The other interesting thing is the paper says is that there was more beta cell mass in diabetics who had lower BG.
Hi Julez: There are several people here on TuD who were diagnosed with Type 1 diabetes as adults and who appear to have some remnant insulin production. I am one of them, Zoe is another. I have had Type 1 diabetes for 17+ years, and use a low TDD (total daily dose) considering my height and weight. Certainly I have had tight control most of the time, and have used an insulin pump for 14+ years (and have now added a Dexcom CGM), but I don't follow Bernstein. Recently, I was asked to participate in a clinical trial at UCSF Diabetes Center to determine if I actually do have endogenous insulin production. Maybe others will speak up as well, those who have long-standing Type 1?
Well Dr. B himself uses very little insulin and he has vast experience with diabetics so makes you wonder if he has something there. Possibly glucotoxicity is a factor that letting the BG go above normal finishes the Beta cells off. Some diabetics probably type 2 can go on insulin and the pancreas recovers enough to go off the insulin later. You wonder if that applies to some type 1 also. also I don't know how to get the BG to 85 at all times possibly by cutting carbs to his recommended levels.
Wow. Really good.
Theories are just theories is my attitude. It would be great if they turn out to be true, but its not the end of my world if they do not. Time will tell and sort it all out. Until then, all we can do is all we can do (if that makes any sense).
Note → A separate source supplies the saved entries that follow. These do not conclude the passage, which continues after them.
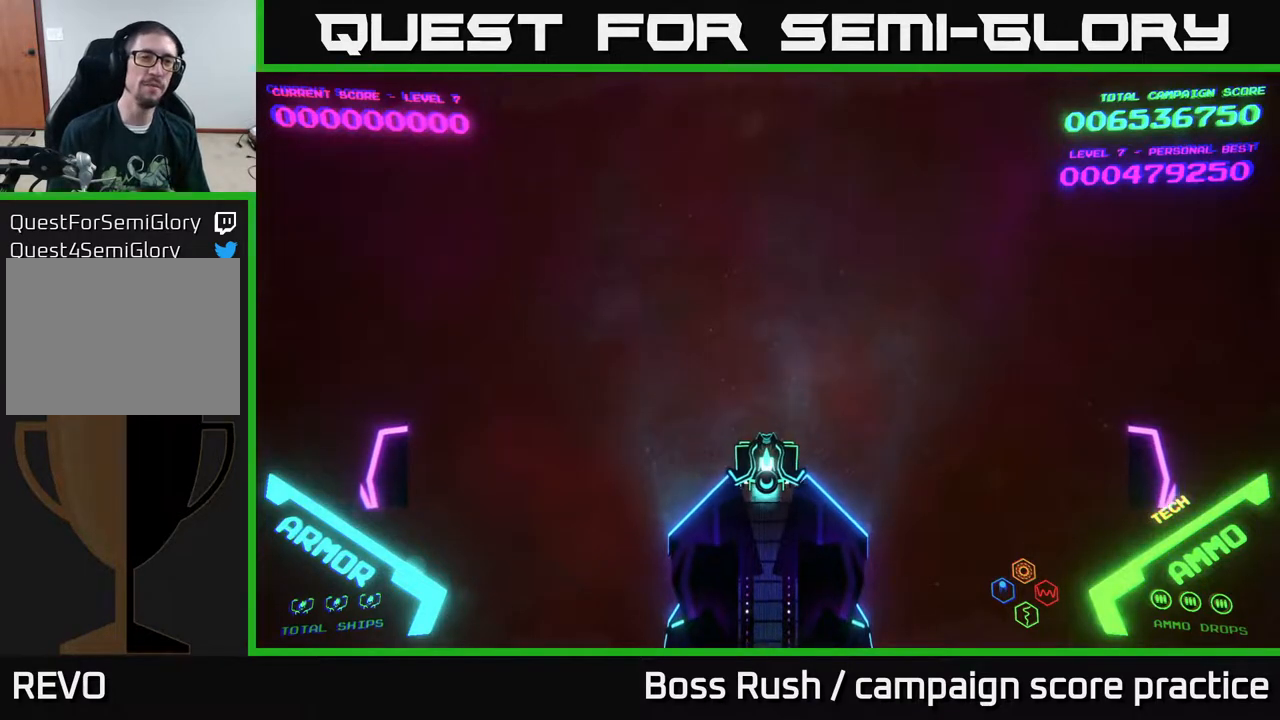
{"buttons": [], "left_stick": "center", "right_stick": "center", "events": [[183, "left_stick", "up"], [483, "left_stick", "center"]]}
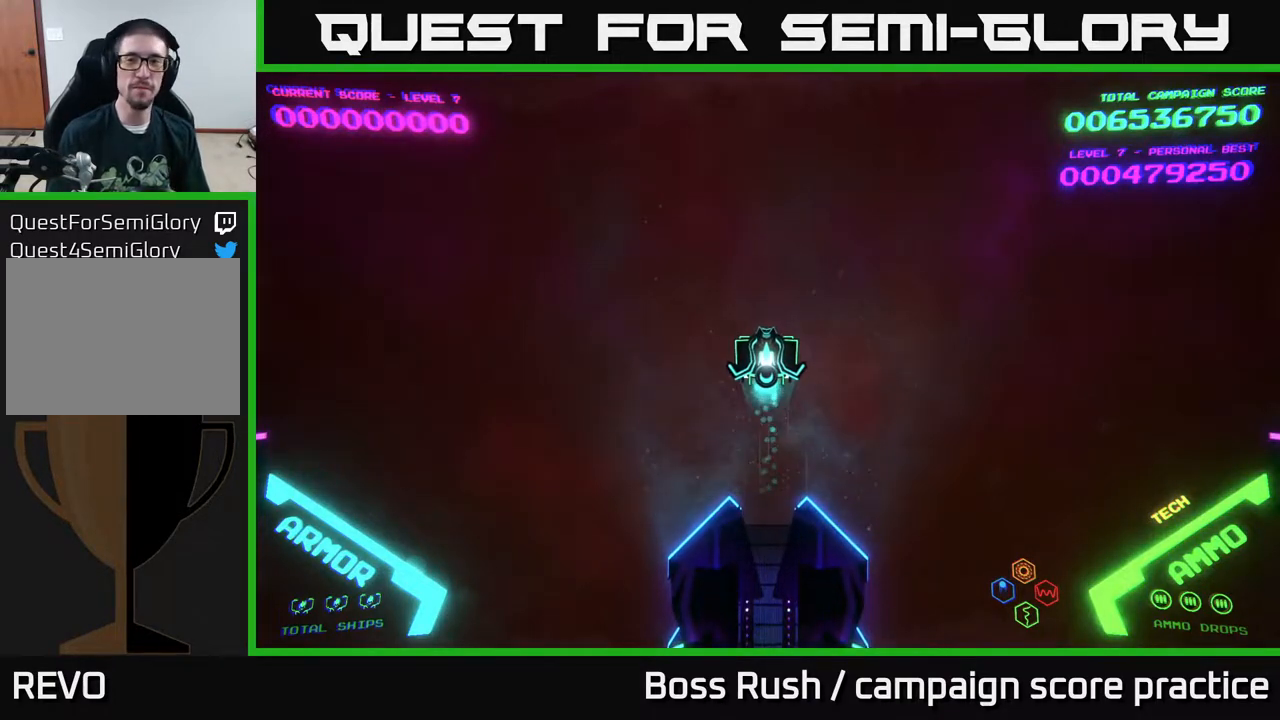
{"buttons": [], "left_stick": "center", "right_stick": "center", "events": []}
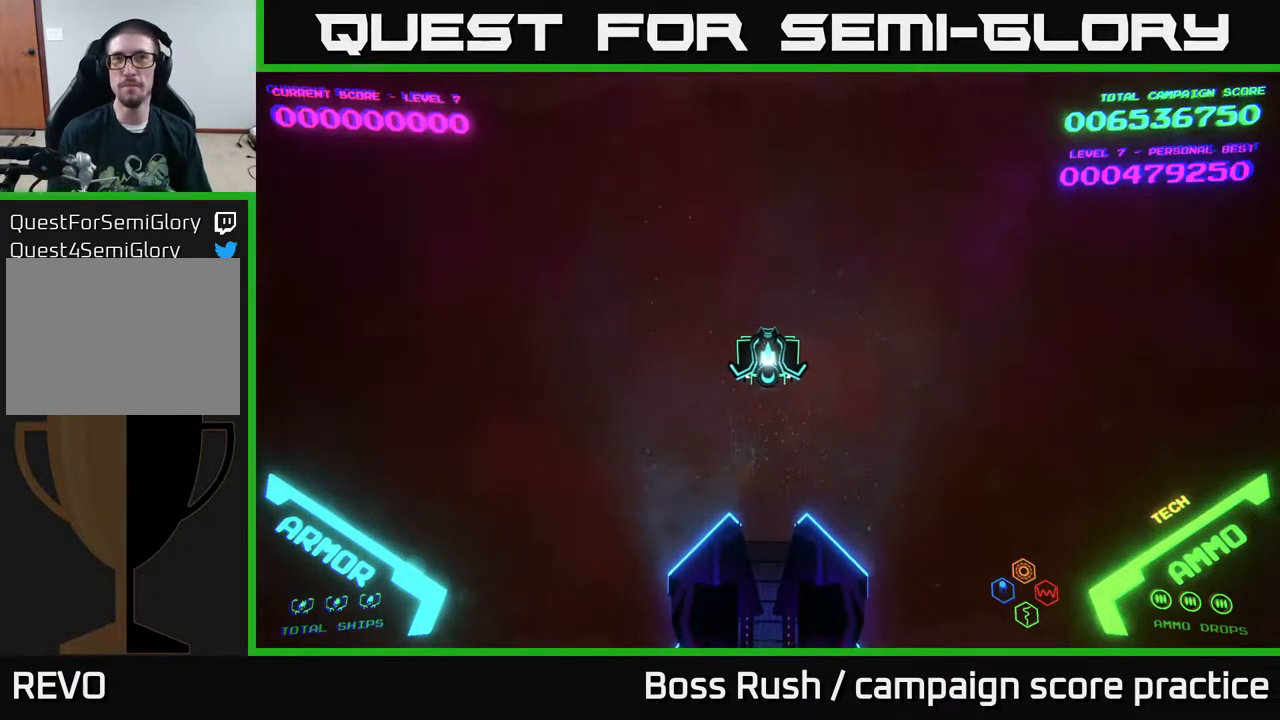
{"buttons": [], "left_stick": "up", "right_stick": "center", "events": [[400, "left_stick", "up"]]}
I would have to agree with Capin101. As they learn more, they will find out that there are far more types of Diabetes than is accepted now. This is also even among type 2s, there are so many differences case to case which are not easy to explain. The whole one size fits all thinking is just silly.
There is no doubt about the role of diet as it relates to controlling your BG. To discount it is as silly as the one size fits all mentality mentioned above. Low carb, or at least lower carb, is a must - implementing it can be a challenge. If you have a higher activity level, you can get away with more carbs.
I would encourage folks not to forget the mental part of the equation. Stress influences your BG almost as much as food if not more. With no change in diet, my BG went up over 50 points when a close cousin passed away. It stayed high for three months, long after I thought I was finished grieving. Being obsessive about your numbers can do the same thing - or lead to burn out. Stay calm, breathe, relax. Easy, right? I wish.